Mesos uses a distributed two-level scheduling mechanism called resource offers. Mesos decides how many resources to offer each framework, while frameworks decide which resources to accept and which computations to run on them. It is a thin resource sharing layer that enables fine-grained sharing across diverse cluster computing frameworks, by giving frameworks a common interface for accessing cluster resources.The idea is to deploy multiple distributed systems to a shared pool of nodes in order to increase resource utilization.
Kubernetes
Kubernetes is an open-source platform for automating deployment, scaling, and operations of application containers across clusters of hosts, providing container-centric infrastructure. Kubernetes can schedule and run application containers on clusters of physical or virtual machines.

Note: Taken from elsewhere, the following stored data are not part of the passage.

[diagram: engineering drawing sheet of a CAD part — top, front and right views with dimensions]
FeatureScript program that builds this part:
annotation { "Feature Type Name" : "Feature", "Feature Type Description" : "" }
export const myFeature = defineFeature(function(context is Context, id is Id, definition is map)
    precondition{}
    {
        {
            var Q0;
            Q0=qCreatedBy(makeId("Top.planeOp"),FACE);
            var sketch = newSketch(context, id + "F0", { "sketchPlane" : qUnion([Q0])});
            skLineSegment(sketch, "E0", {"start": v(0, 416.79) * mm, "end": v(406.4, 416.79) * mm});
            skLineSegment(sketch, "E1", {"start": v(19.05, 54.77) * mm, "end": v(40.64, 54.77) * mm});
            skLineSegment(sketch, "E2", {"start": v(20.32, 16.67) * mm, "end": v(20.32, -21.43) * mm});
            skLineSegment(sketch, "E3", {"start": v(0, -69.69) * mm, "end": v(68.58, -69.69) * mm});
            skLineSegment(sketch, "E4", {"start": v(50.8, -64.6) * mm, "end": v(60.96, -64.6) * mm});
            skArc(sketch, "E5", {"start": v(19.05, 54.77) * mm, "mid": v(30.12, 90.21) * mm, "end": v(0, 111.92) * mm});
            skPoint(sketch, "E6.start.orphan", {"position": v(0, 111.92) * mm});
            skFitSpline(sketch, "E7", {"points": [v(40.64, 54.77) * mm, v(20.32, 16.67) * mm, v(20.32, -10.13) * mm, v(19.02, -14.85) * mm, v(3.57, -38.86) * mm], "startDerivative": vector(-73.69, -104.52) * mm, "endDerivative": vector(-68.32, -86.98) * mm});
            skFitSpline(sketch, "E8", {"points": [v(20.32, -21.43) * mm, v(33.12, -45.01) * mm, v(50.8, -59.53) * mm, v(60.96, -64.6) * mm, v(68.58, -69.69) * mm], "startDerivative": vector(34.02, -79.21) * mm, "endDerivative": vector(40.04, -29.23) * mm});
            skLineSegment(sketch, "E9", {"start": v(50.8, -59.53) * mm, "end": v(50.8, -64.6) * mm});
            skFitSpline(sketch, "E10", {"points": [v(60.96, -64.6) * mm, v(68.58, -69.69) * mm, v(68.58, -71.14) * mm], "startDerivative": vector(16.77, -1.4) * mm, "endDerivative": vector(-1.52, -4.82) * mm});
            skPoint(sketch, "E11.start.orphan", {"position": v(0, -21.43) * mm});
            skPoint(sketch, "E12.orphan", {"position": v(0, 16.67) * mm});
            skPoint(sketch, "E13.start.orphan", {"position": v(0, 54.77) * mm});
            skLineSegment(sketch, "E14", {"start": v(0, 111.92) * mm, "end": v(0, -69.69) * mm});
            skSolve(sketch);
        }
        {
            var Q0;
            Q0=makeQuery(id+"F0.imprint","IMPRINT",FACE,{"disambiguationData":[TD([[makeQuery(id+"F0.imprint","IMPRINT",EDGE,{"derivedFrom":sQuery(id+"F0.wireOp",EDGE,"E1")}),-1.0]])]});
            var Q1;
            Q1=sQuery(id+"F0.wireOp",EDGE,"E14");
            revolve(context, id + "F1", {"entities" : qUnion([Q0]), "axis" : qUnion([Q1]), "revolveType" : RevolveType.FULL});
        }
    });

Containers are an operating-system-level virtualization method for running multiple isolated Linux systems (containers) on a control host using a single Linux kernel. Containers provides operating system-level virtualization through a virtual environment that has its own process and network space, instead of creating a full-fledged virtual machine. These containers are isolated from each other and from the host. They have their own filesystems, they can’t see each other's processes, and their computational resource usage can be bounded. They are easier to build than VMs, and because they are decoupled from the underlying infrastructure and from the host filesystem, they are portable across clouds and OS distributions.
Mesos vs. Kubernetes
Mesos is mainly used for those working with larger data clusters, such as Spark database: where as Kubernetes offers developers a lightweight cluster management tool for working with projects that are similarly packaged. Mesos demand more from their services while building an application whereas Kubernetes are built for flexibility without sacrificing control over resource management, allowing for clusters to be scaled up, down or paused as needed. Mesos uses Zookeeper for master election and discovery and Apache Auroa is a scheduler that runs on Mesos. Kubernetes can also run on top of Mesos and share a cluster. The resource overhead of Mesos uses event-driven message passing rather than coordinating via etcd (Etcd is an open-source distributed key-value store that serves as the backbone of distributed systems by providing a canonical hub for cluster coordination and state management) which is the case in Kubernetes. Kubernetes allows for quick-scaling, lightweight cluster management, while Mesos requires more resources.